=== REQUIRED WORK ===
Copy the text of all the items below, substituting "Valencia" for each occurrence of "Madrid" and leaving everything else unchanged. Omit the pictures.

--- INFORMATION PROVIDED Enclosed Below ---

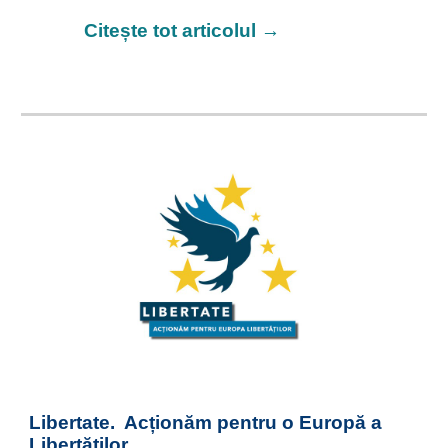
Citește tot articolul →
Libertate. Acționăm pentru o Europă a
Libertăților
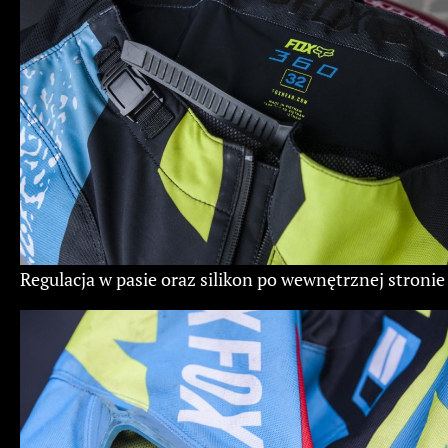
Regulacja w pasie oraz silikon po wewnętrznej stronie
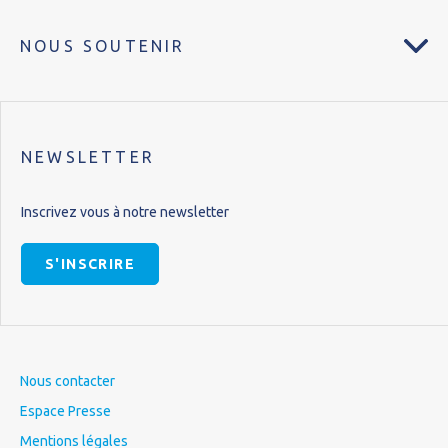
NOUS SOUTENIR
NEWSLETTER
Inscrivez vous à notre newsletter
S'INSCRIRE
Nous contacter
Espace Presse
Mentions légales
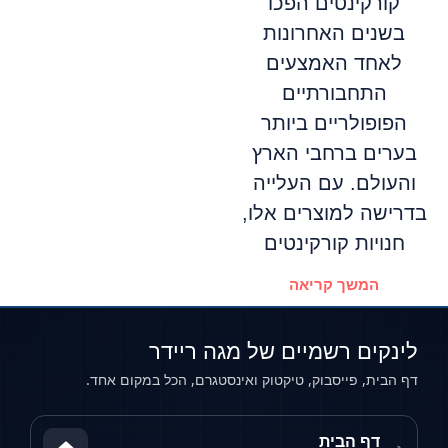
קורקינטים הפכו
בשנים האחרונות
לאחד האמצעים
התחבורתיים
הפופולריים ביותר
בערים ברחבי הארץ
והעולם. עם העלייה
בדרישה למוצרים אלו,
חנויות קורקינטים
המשך קריאה
לינקים רשמיים של מגה ריידר
דף הבית, פייסבוק, טיקטוק ואינסטגרם, הכל במקום אחד.
דף הבית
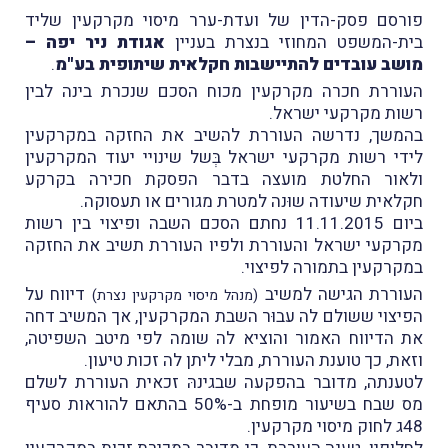
פורסם פסק-הדין של ועדת-ערר מיסוי מקרקעין שליד
בית-המשפט המחוזי בנצרת בעניין
אגודת ניר יפה –
מושב עובדים להתיישבות חקלאית שיתופית בע"מ
.
העוררת חכרה מקרקעין מכוח הסכם שנכרת בינה לבין
רשות מקרקעי ישראל.
בהמשך, נדרשה העוררת להשיב את החזקה במקרקעין
לידי רשות מקרקעי ישראל בְּשל שינויי יעוד המקרקעין
ולאור החלטת מועצה בדבר הפסקת חכירה בקרקע
חקלאית שיעודה שוּנה למטרת מגורים או תעסוקה.
ביום 11.11.2015 נחתם הסכם השבה ופיצוי בין רשות
מקרקעי ישראל והעוררת ולפיו העוררת תשיב את החזקה
במקרקעין בתמורה לפיצוי.
העוררת הגישה למשיב
דיווח על
(מנהל מיסוי מקרקעין נצרת)
הפיצוי ששולם לה עבוּר השבת המקרקעין, אך המשיב דחה
את הדיווח האמור והוציא לה שומה לפי מיטב השפיטה,
וזאת, כך טוענת העוררת, מבלי ליתן לה זכות טיעון.
לטענתה, מדובר בהפקעה שבגינהּ זכאית העוררת לשלם
מס שבח בשיעור מופחת ב-50% בהתאם להוראות סעיף
48ג לחוק מיסוי מקרקעין.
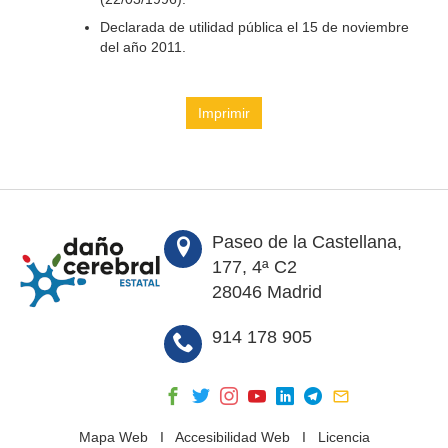
Declarada de utilidad pública el 15 de noviembre
del año 2011.
Imprimir
Paseo de la Castellana,
177, 4ª C2
28046 Madrid
914 178 905
Mapa Web
I
Accesibilidad Web
I
Licencia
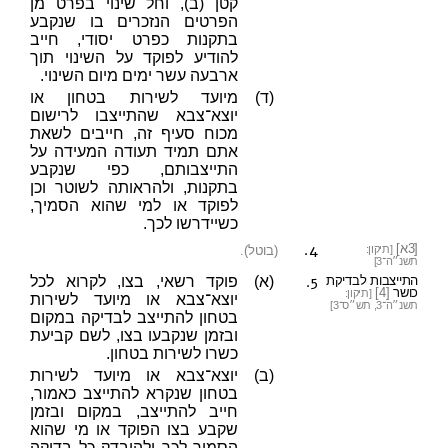
קטן (ב), וחל שינוי בפרט מן
הפרטים הנזכרים בו שנקבע
בתקנות כפרט יסודי, חייב
להודיע לפוקד על השינוי תוך
ארבעה עשר ימים מיום השינוי.
(ד)
מיועד לשירות בטחון או
יוצא־צבא שהתייצבו לרישום
מכוח סעיף זה, חייבים לשאת
אתם תמיד תעודה המעידה על
התייצבותם, כפי שנקבע
בתקנות, ולהראותה לשוטר וכן
לפוקד או למי שהוא הסמיך,
כשיידרשו לכך.
4.
[3א]
[תיקון:
(בוטל).
תשנ״ה־3]
5.
התייצבות לבדיקת
(א)
פוקד רשאי, בצו, לקרוא לכל
כושר
[4]
[תיקון:
יוצא־צבא או מיועד לשירות
תשנ״ה־3, תש״ס־3]
בטחון להתייצב לבדיקה במקום
ובזמן שנקבעו בצו, לשם קביעת
כשרו לשירות בטחון.
(ב)
יוצא־צבא או מיועד לשירות
בטחון שנקרא להתייצב כאמור,
חייב להתייצב, במקום ובזמן
שקבע בצו הפוקד או מי שהוא
הסמיך לכך ולהיבדק כל בדיקה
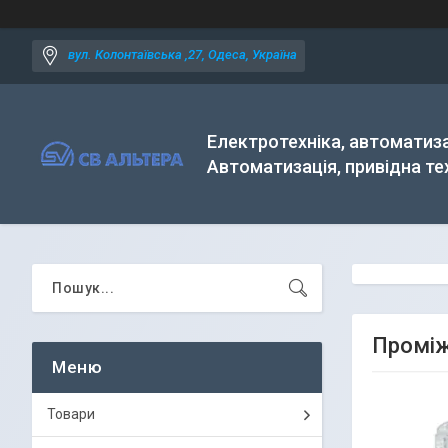
вул. Колонтаївська ,27, Одеса, Україна
Електротехніка, автоматиза
Автоматизація, привідна те
Проміж
Товари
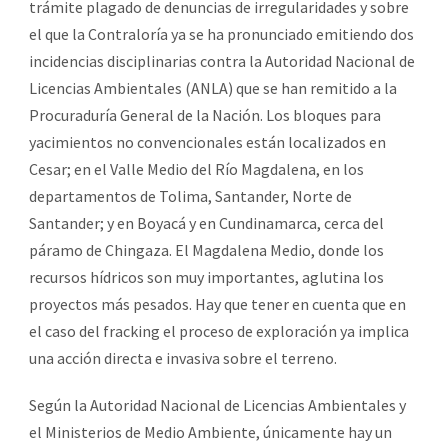
trámite plagado de denuncias de irregularidades y sobre
el que la Contraloría ya se ha pronunciado emitiendo dos
incidencias disciplinarias contra la Autoridad Nacional de
Licencias Ambientales (ANLA) que se han remitido a la
Procuraduría General de la Nación. Los bloques para
yacimientos no convencionales están localizados en
Cesar; en el Valle Medio del Río Magdalena, en los
departamentos de Tolima, Santander, Norte de
Santander; y en Boyacá y en Cundinamarca, cerca del
páramo de Chingaza. El Magdalena Medio, donde los
recursos hídricos son muy importantes, aglutina los
proyectos más pesados. Hay que tener en cuenta que en
el caso del fracking el proceso de exploración ya implica
una acción directa e invasiva sobre el terreno.
Según la Autoridad Nacional de Licencias Ambientales y
el Ministerios de Medio Ambiente, únicamente hay un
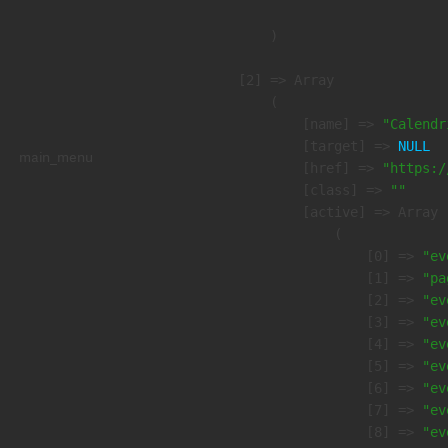
        )

    [2] => Array

        (

            [name] => 
"Calendr
            [target] => 
NULL
main_menu
            [href] => 
"https:/
            [class] => 
""
            [active] => Array

                (

                    [0] => 
"ev
                    [1] => 
"pa
                    [2] => 
"ev
                    [3] => 
"ev
                    [4] => 
"ev
                    [5] => 
"ev
                    [6] => 
"ev
                    [7] => 
"ev
                    [8] => 
"ev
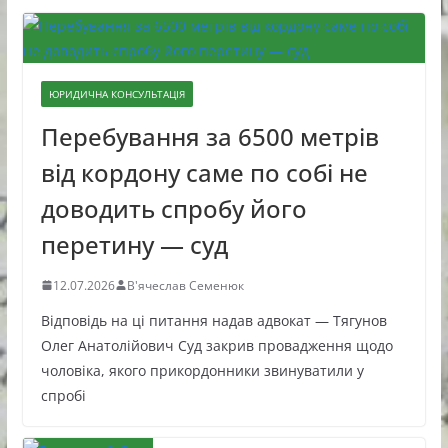
ЮРИДИЧНА КОНСУЛЬТАЦІЯ
Перебування за 6500 метрів
від кордону саме по собі не
доводить спробу його
перетину — суд
12.07.2026
В'ячеслав Семенюк
Відповідь на ці питання надав адвокат — Тягунов
Олег Анатолійович Суд закрив провадження щодо
чоловіка, якого прикордонники звинуватили у
спробі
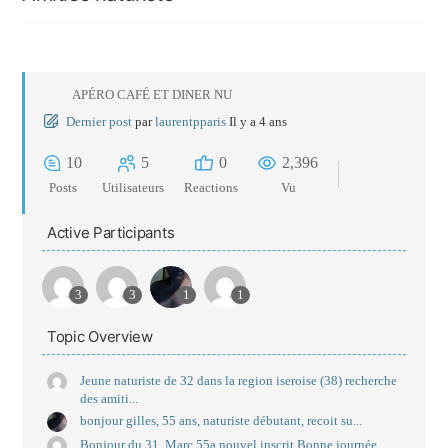
APÉRO CAFÉ ET DINER NU
Dernier post
par
laurentpparis
Il y a 4 ans
10
5
0
2,396
Posts
Utilisateurs
Reactions
Vu
Active Participants
3
3
1
1
Topic Overview
Jeune naturiste de 32 dans la region iseroise (38) recherche
des amiti...
bonjour gilles, 55 ans, naturiste débutant, recoit su...
Bonjour du 31, Marc 55a nouvel inscrit Bonne journée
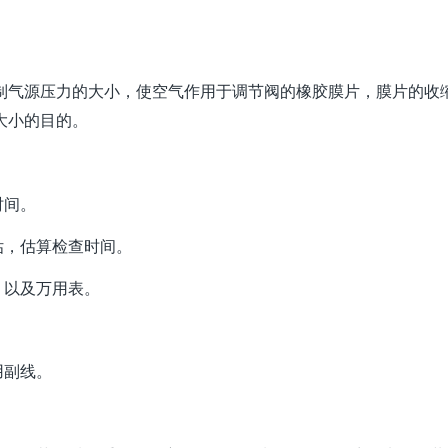
制气源压力的大小，使空气作用于调节阀的橡胶膜片，膜片的收
大小的目的。
时间。
估，估算检查时间。
，以及万用表。
用副线。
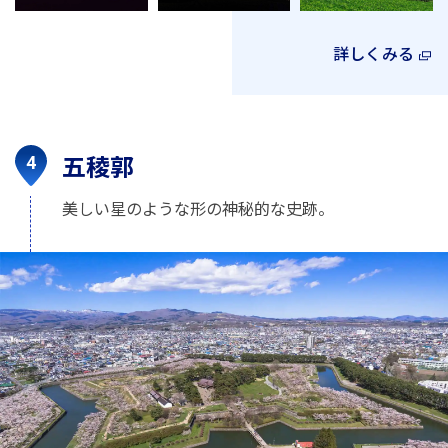
詳しくみる
五稜郭
美しい星のような形の神秘的な史跡。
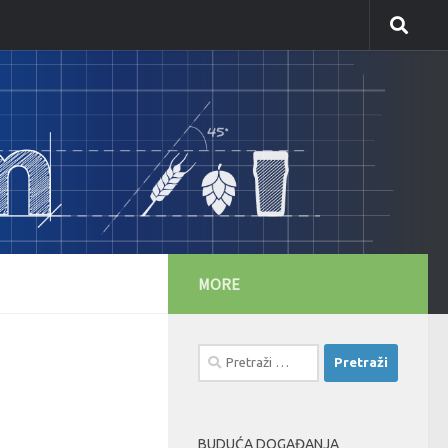
MORE
Pretraži:
BUDUĆA DOGAĐANJA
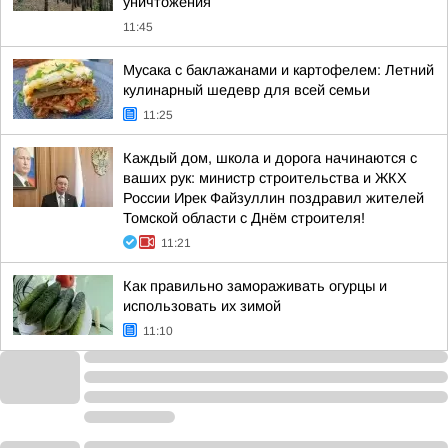
уничтожения
11:45
Мусака с баклажанами и картофелем: Летний
кулинарный шедевр для всей семьи
11:25
Каждый дом, школа и дорога начинаются с
ваших рук: министр строительства и ЖКХ
России Ирек Файзуллин поздравил жителей
Томской области с Днём строителя!
11:21
Как правильно замораживать огурцы и
использовать их зимой
11:10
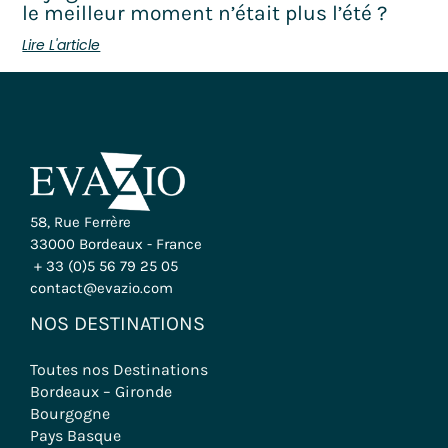
le meilleur moment n’était plus l’été ?
Lire L'article
58, Rue Ferrère
33000 Bordeaux - France
+ 33 (0)5 56 79 25 05
contact@evazio.com
NOS DESTINATIONS
Toutes nos Destinations
Bordeaux – Gironde
Bourgogne
Pays Basque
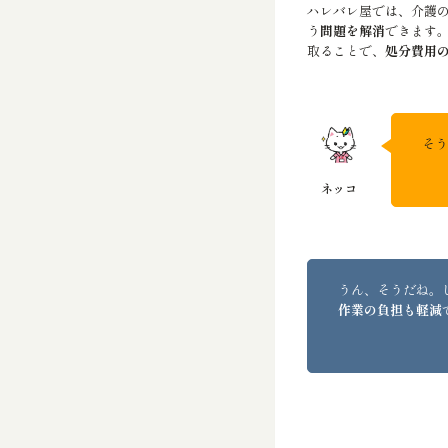
ハレバレ屋では、介護
う
問題を解消
できます
取ることで、
処分費用
そう
うん、そうだね。
作業の負担も軽減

--- End of Enclosed INFORMATION PROVIDED ---

=== REPLY ===
Citește tot articolul →
Libertate. Acționăm pentru o Europă a
Libertăților
Regulacja w pasie oraz silikon po wewnętrznej stronie
NOUS SOUTENIR
NEWSLETTER
Inscrivez vous à notre newsletter
S'INSCRIRE
Nous contacter
Espace Presse
Mentions légales
קורקינטים הפכו
בשנים האחרונות
לאחד האמצעים
התחבורתיים
הפופולריים ביותר
בערים ברחבי הארץ
והעולם. עם העלייה
בדרישה למוצרים אלו,
חנויות קורקינטים
המשך קריאה
לינקים רשמיים של מגה ריידר
דף הבית, פייסבוק, טיקטוק ואינסטגרם, הכל במקום אחד.
דף הבית
פורסם פסק-הדין של ועדת-ערר מיסוי מקרקעין שליד
בית-המשפט המחוזי בנצרת בעניין
אגודת ניר יפה –
מושב עובדים להתיישבות חקלאית שיתופית בע"מ
.
העוררת חכרה מקרקעין מכוח הסכם שנכרת בינה לבין
רשות מקרקעי ישראל.
בהמשך, נדרשה העוררת להשיב את החזקה במקרקעין
לידי רשות מקרקעי ישראל בְּשל שינויי יעוד המקרקעין
ולאור החלטת מועצה בדבר הפסקת חכירה בקרקע
חקלאית שיעודה שוּנה למטרת מגורים או תעסוקה.
ביום 11.11.2015 נחתם הסכם השבה ופיצוי בין רשות
מקרקעי ישראל והעוררת ולפיו העוררת תשיב את החזקה
במקרקעין בתמורה לפיצוי.
העוררת הגישה למשיב
דיווח על
(מנהל מיסוי מקרקעין נצרת)
הפיצוי ששולם לה עבוּר השבת המקרקעין, אך המשיב דחה
את הדיווח האמור והוציא לה שומה לפי מיטב השפיטה,
וזאת, כך טוענת העוררת, מבלי ליתן לה זכות טיעון.
לטענתה, מדובר בהפקעה שבגינהּ זכאית העוררת לשלם
מס שבח בשיעור מופחת ב-50% בהתאם להוראות סעיף
48ג לחוק מיסוי מקרקעין.
Declarada de utilidad pública el 15 de noviembre
del año 2011.
Imprimir
Paseo de la Castellana,
177, 4ª C2
28046 Valencia
914 178 905
Mapa Web
I
Accesibilidad Web
I
Licencia
קטן (ב), וחל שינוי בפרט מן
הפרטים הנזכרים בו שנקבע
בתקנות כפרט יסודי, חייב
להודיע לפוקד על השינוי תוך
ארבעה עשר ימים מיום השינוי.
(ד)
מיועד לשירות בטחון או
יוצא־צבא שהתייצבו לרישום
מכוח סעיף זה, חייבים לשאת
אתם תמיד תעודה המעידה על
התייצבותם, כפי שנקבע
בתקנות, ולהראותה לשוטר וכן
לפוקד או למי שהוא הסמיך,
כשיידרשו לכך.
4.
[3א]
[תיקון:
(בוטל).
תשנ״ה־3]
5.
התייצבות לבדיקת
(א)
פוקד רשאי, בצו, לקרוא לכל
כושר
[4]
[תיקון:
יוצא־צבא או מיועד לשירות
תשנ״ה־3, תש״ס־3]
בטחון להתייצב לבדיקה במקום
ובזמן שנקבעו בצו, לשם קביעת
כשרו לשירות בטחון.
(ב)
יוצא־צבא או מיועד לשירות
בטחון שנקרא להתייצב כאמור,
חייב להתייצב, במקום ובזמן
שקבע בצו הפוקד או מי שהוא
הסמיך לכך ולהיבדק כל בדיקה
вул. Колонтаївська ,27, Одеса, Україна
Електротехніка, автоматиза
Автоматизація, привідна те
Проміж
Товари
trámite plagado de denuncias de irregularidades y sobre
el que la Contraloría ya se ha pronunciado emitiendo dos
incidencias disciplinarias contra la Autoridad Nacional de
Licencias Ambientales (ANLA) que se han remitido a la
Procuraduría General de la Nación. Los bloques para
yacimientos no convencionales están localizados en
Cesar; en el Valle Medio del Río Magdalena, en los
departamentos de Tolima, Santander, Norte de
Santander; y en Boyacá y en Cundinamarca, cerca del
páramo de Chingaza. El Magdalena Medio, donde los
recursos hídricos son muy importantes, aglutina los
proyectos más pesados. Hay que tener en cuenta que en
el caso del fracking el proceso de exploración ya implica
una acción directa e invasiva sobre el terreno.
Según la Autoridad Nacional de Licencias Ambientales y
el Ministerios de Medio Ambiente, únicamente hay un
        )

    [2] => Array

        (

            [name] => 
"Calendr
            [target] => 
NULL
main_menu
            [href] => 
"https:/
            [class] => 
""
            [active] => Array

                (

                    [0] => 
"ev
                    [1] => 
"pa
                    [2] => 
"ev
                    [3] => 
"ev
                    [4] => 
"ev
                    [5] => 
"ev
                    [6] => 
"ev
                    [7] => 
"ev
                    [8] => 
"ev
ЮРИДИЧНА КОНСУЛЬТАЦІЯ
Перебування за 6500 метрів
від кордону саме по собі не
доводить спробу його
перетину — суд
12.07.2026
В'ячеслав Семенюк
Відповідь на ці питання надав адвокат — Тягунов
Олег Анатолійович Суд закрив провадження щодо
чоловіка, якого прикордонники звинуватили у
спробі
APÉRO CAFÉ ET DINER NU
Dernier post
par
laurentpparis
Il y a 4 ans
10
5
0
2,396
Posts
Utilisateurs
Reactions
Vu
Active Participants
3
3
1
1
Topic Overview
Jeune naturiste de 32 dans la region iseroise (38) recherche
des amiti...
bonjour gilles, 55 ans, naturiste débutant, recoit su...
Bonjour du 31, Marc 55a nouvel inscrit Bonne journée
制气源压力的大小，使空气作用于调节阀的橡胶膜片，膜片的收
大小的目的。
时间。
估，估算检查时间。
，以及万用表。
用副线。
詳しくみる
五稜郭
美しい星のような形の神秘的な史跡。
MORE
Pretraži:
BUDUĆA DOGAĐANJA
уничтожения
11:45
Мусака с баклажанами и картофелем: Летний
кулинарный шедевр для всей семьи
11:25
Каждый дом, школа и дорога начинаются с
ваших рук: министр строительства и ЖКХ
России Ирек Файзуллин поздравил жителей
Томской области с Днём строителя!
11:21
Как правильно замораживать огурцы и
использовать их зимой
11:10
le meilleur moment n’était plus l’été ?
Lire L'article
58, Rue Ferrère
33000 Bordeaux - France
+ 33 (0)5 56 79 25 05
contact@evazio.com
NOS DESTINATIONS
Toutes nos Destinations
Bordeaux – Gironde
Bourgogne
Pays Basque
ハレバレ屋では、介護
う
問題を解消
できます
取ることで、
処分費用
そう
うん、そうだね。
作業の負担も軽減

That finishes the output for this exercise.